なんでやたらと、刀使の被害軽減を説いたり、自分でサポートに回ろうとするのか、その理由の一端がこの話になります。
なお、オムニバス形式である関係上、前後編では紫以外のメインヒロインキャラは登場しませんので悪しからず。
その代わり、サポートメンバーが複数登場します。

今話は少し長めになります。
それでは、どうぞ。


主人公編
① 死線を越えて 前編


 ―鎌府女学院 食堂兼レストプレース―

 

 鎌倉特別危険廃棄物漏出問題から四ヶ月。姫和も鎌倉に戻ってきたこの頃、荒魂を斬り祓う刀使達とは異なる闘いに、彼は直面していた。

 

 

「だあぁぁっー!!もう俺の精神(こころ)は限界じゃあっ~!」

 

 大空間で大声を上げる彼。

 その理由は至極簡単。現在担当している全国横断の各校・自治体間交渉に加えて、度重なる野党からの、局長代理である朱音の証問喚問への一部対応が、こちらまで回ってきたのである。

 

「クソったれがあ~!!政治家連中は何なの!暇なの!馬鹿なの!」

「落ち着いてくださいよ、みんな驚いてますから。」

 彼と相席だった、鎌府女学院所属の青砥(あおと)陽菜(ひな)が、彼の声にドン引きする周囲を見て反応する。

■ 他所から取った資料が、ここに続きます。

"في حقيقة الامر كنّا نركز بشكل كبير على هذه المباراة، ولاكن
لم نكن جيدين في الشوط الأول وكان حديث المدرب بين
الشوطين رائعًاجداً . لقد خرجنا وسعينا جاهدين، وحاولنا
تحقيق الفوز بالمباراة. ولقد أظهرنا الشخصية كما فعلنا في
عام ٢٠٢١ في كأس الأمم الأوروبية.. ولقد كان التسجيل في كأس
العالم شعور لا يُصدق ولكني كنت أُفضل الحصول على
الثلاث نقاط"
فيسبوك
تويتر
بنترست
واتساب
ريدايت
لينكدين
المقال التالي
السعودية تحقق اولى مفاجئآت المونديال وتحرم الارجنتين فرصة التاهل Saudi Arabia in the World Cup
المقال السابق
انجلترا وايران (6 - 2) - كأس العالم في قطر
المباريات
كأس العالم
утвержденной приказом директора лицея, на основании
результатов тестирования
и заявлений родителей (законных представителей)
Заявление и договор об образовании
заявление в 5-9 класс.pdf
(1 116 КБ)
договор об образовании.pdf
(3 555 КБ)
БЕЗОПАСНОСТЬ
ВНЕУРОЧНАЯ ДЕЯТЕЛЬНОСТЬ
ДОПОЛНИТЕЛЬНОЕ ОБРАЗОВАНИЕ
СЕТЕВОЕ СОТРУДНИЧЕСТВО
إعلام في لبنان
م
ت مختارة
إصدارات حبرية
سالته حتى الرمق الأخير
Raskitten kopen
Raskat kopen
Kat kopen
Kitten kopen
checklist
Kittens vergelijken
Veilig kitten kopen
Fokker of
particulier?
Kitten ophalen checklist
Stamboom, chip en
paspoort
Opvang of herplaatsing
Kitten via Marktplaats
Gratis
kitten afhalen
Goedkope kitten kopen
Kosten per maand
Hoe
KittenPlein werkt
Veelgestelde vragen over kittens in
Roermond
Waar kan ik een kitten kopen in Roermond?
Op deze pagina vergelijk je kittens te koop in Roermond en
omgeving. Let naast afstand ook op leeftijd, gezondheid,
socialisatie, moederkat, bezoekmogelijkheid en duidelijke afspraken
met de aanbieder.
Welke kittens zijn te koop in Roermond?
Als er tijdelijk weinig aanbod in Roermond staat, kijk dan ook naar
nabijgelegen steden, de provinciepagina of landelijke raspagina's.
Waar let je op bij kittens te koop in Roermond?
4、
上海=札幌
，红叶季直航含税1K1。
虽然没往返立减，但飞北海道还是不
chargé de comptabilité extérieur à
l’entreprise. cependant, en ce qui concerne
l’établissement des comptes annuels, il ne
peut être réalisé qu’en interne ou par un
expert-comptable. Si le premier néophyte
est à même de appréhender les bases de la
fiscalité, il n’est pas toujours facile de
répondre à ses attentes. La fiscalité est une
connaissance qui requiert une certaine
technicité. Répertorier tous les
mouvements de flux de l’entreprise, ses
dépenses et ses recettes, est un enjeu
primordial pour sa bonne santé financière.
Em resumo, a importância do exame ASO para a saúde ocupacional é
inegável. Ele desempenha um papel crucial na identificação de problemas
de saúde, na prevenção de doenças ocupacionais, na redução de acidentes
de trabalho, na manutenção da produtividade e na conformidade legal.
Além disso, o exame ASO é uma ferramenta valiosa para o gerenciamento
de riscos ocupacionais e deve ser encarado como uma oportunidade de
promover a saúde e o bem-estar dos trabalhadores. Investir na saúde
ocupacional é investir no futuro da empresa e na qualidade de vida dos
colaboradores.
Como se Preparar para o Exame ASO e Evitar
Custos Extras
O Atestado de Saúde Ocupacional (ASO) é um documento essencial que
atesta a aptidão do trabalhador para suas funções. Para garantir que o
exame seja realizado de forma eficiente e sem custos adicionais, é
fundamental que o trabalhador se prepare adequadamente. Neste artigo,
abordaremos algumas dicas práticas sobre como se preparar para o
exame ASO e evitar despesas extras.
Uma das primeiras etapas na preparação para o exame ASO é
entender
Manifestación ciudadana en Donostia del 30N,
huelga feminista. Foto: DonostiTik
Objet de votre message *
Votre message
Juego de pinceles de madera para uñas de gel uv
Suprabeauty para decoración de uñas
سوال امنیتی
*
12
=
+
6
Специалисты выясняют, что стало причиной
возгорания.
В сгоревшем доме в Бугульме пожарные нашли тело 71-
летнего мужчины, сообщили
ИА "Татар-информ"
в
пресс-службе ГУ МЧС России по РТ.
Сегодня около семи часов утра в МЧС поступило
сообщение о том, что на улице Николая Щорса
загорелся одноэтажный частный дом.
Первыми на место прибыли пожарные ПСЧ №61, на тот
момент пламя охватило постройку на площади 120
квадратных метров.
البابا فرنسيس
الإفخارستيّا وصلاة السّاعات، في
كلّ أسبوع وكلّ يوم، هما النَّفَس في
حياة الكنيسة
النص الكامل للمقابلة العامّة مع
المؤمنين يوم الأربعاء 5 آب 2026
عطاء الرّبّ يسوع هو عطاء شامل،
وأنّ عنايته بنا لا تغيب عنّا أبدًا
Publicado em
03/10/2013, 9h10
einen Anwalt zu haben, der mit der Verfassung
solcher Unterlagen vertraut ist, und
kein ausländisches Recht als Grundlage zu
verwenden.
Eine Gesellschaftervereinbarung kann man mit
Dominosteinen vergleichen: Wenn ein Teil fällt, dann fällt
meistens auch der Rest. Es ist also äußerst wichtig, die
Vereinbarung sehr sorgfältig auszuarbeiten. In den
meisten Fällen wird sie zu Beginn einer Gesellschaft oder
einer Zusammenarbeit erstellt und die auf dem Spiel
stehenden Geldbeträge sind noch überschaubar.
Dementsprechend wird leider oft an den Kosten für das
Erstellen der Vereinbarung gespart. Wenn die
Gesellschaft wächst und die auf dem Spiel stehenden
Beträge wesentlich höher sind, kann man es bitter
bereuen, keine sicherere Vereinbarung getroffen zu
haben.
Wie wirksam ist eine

 陽菜の言葉ではっとした彼は、周りに謝るように頭を下げ、弾き出された椅子を引き寄せる。

「…すまない。取り乱した。」

「もう、しっかりしてくださいね。…オトンも心配してましたよ。働き過ぎじゃないのか?って。」

「休みがあまり取れないんだよ…。…ストライキ起こしちゃ駄目かね?」

「駄目です。全く、衛藤さん達が聞いたらなんて言うか…。」

 ホントに刀使の損害率減少に一役買っている人間なのかと、ふと半信半疑になる陽菜。

 

 そこへ、綾小路の制服に身を包んだ二人組がやってくる。

「あれ、どうしたんだい?珍しく凹んでいるじゃないか。」

「あっ、鈴本さん。それに浦賀さんも。」

 綾小路武芸学舎所属の鈴本(すずもと)葉菜(はな)浦賀(うらが)奈緒(なお)が、二人に近づく。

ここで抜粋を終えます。